* DIRECTIONS FOR THIS TASK *
Which lines in the data contain the string "Bahia", counting only matches with the same uppercase and lowercase letters? Locate each one and copy it out in full.

### RECORDS PROVIDED

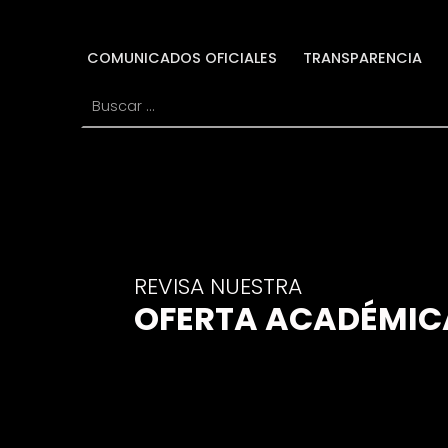
N
COMUNICADOS OFICIALES
TRANSPARENCIA
Buscar:
REVISA NUESTRA
OFERTA ACADÉMIC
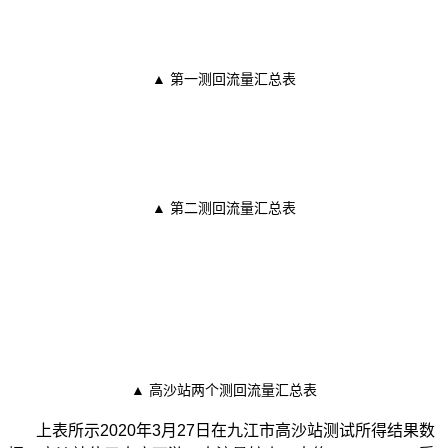
▲ 第一测回流量汇总表
▲ 第二测回流量汇总表
▲ 高沙站两个测回流量汇总表
上表所示2020年3月27日在九江市高沙站测试所得结果数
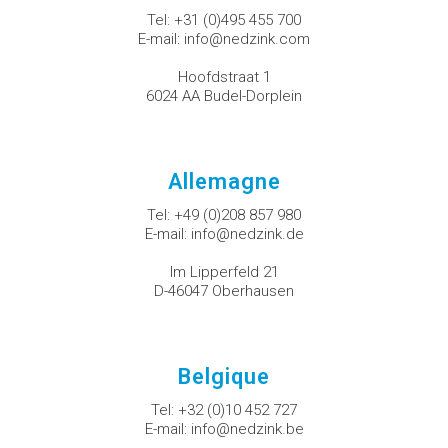
Tel:
+31 (0)495 455 700
E-mail:
info@nedzink.com
Hoofdstraat 1
6024 AA Budel-Dorplein
Allemagne
Tel:
+49 (0)208 857 980
E-mail:
info@nedzink.de
Im Lipperfeld 21
D-46047 Oberhausen
Belgique
Tel:
+32 (0)10 452 727
E-mail:
info@nedzink.be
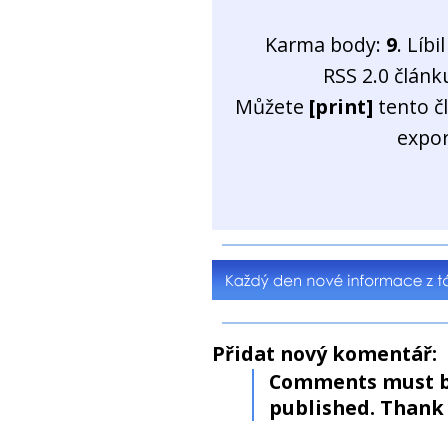
Karma body:
9
. Líb
RSS 2.0 člán
Můžete
[print]
tento č
expo
Přidat nový komentář:
Comments must b
published. Thank 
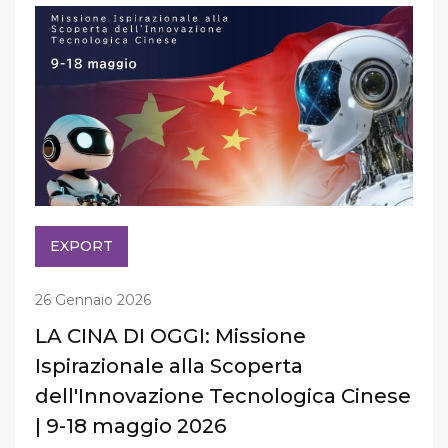
EXPORT
26 Gennaio 2026
LA CINA DI OGGI: Missione
Ispirazionale alla Scoperta
dell'Innovazione Tecnologica Cinese
| 9-18 maggio 2026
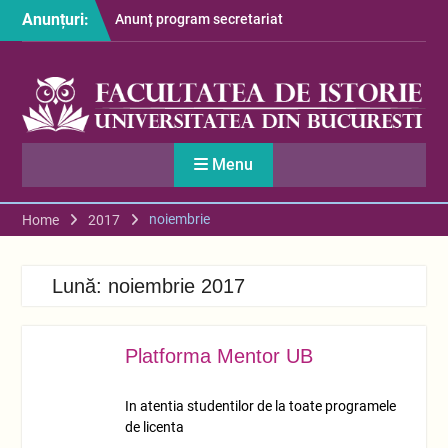
Skip
Anunțuri:
Anunț program secretariat
to
– luna august
content
Restituire taxă admitere
2026
S-au afișat informațiile
despre cazarea studenților
în anul universitar 2026-
Menu
2027
noiembrie
Home
2017
Lună:
noiembrie 2017
Platforma Mentor UB
NOV.
29
In atentia studentilor de la toate programele
de licenta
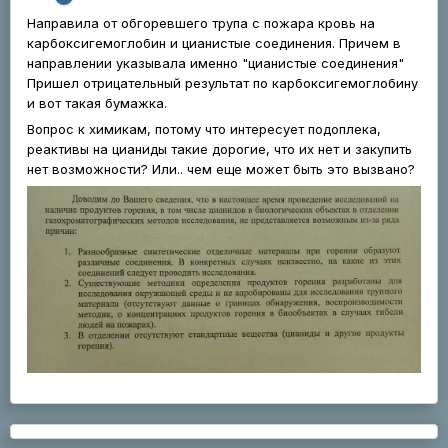
Направила от обгоревшего трупа с пожара кровь на
карбоксигемоглобин и цианистые соединения. Причем в
направлении указывала именно "цианистые соединения"
Пришел отрицательный результат по карбоксигемоглобину
и вот такая бумажка.
Вопрос к химикам, потому что интересует подоплека,
реактивы на цианиды такие дорогие, что их нет и закупить
нет возможности? Или.. чем еще может быть это вызвано?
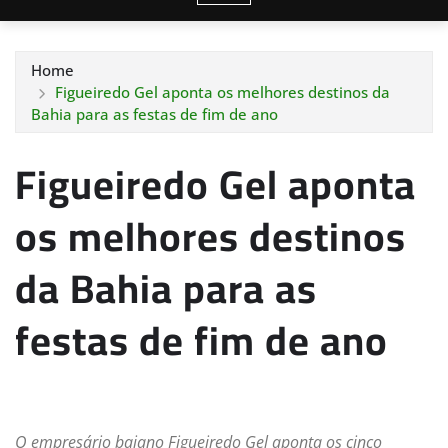
Home
Figueiredo Gel aponta os melhores destinos da
Bahia para as festas de fim de ano
Figueiredo Gel aponta
os melhores destinos
da Bahia para as
festas de fim de ano
O empresário baiano Figueiredo Gel aponta os cinco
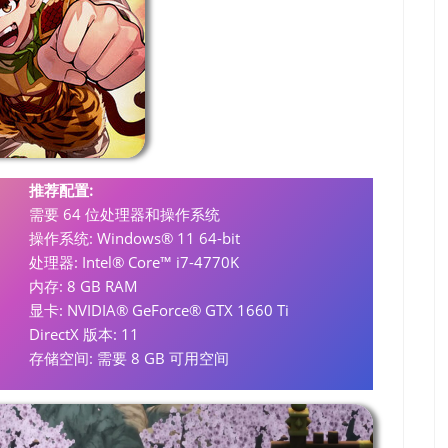
推荐配置:
需要 64 位处理器和操作系统
操作系统: Windows® 11 64-bit
处理器: Intel® Core™ i7-4770K
内存: 8 GB RAM
显卡: NVIDIA® GeForce® GTX 1660 Ti
DirectX 版本: 11
存储空间: 需要 8 GB 可用空间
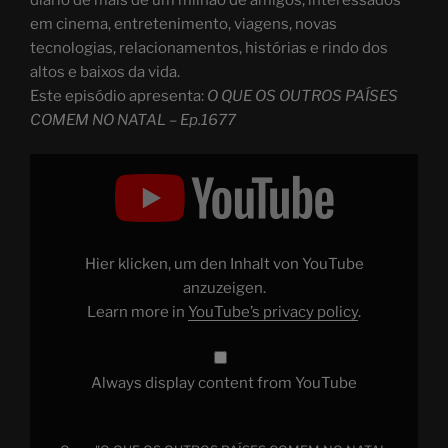
em cinema, entretenimento, viagens, novas
tecnologias, relacionamentos, histórias e rindo dos
altos e baixos da vida.
Este episódio apresenta:
O QUE OS OUTROS PAÍSES
COMEM NO NATAL – Ep.1677
Display
"O
QUE
OS
OUTROS
PAÍSES
COMEM
NO
Hier klicken, um den Inhalt von YouTube
NATAL
–
anzuzeigen.
Ep.1677"
Learn more in
YouTube’s privacy policy
.
from
YouTube
Always display content from YouTube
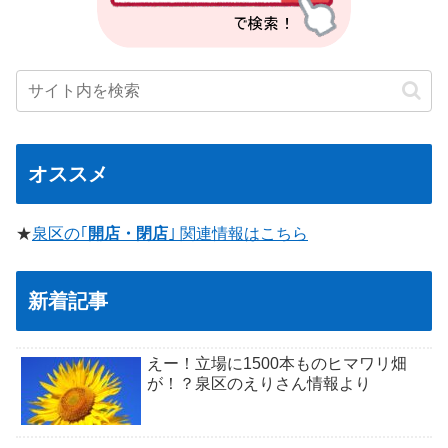
オススメ
★
泉区の｢
開店・閉店
｣ 関連情報はこちら
新着記事
えー！立場に1500本ものヒマワリ畑
が！？泉区のえりさん情報より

######

* RESPONSE TO THE TASK *
Bahia para as festas de fim de ano
da Bahia para as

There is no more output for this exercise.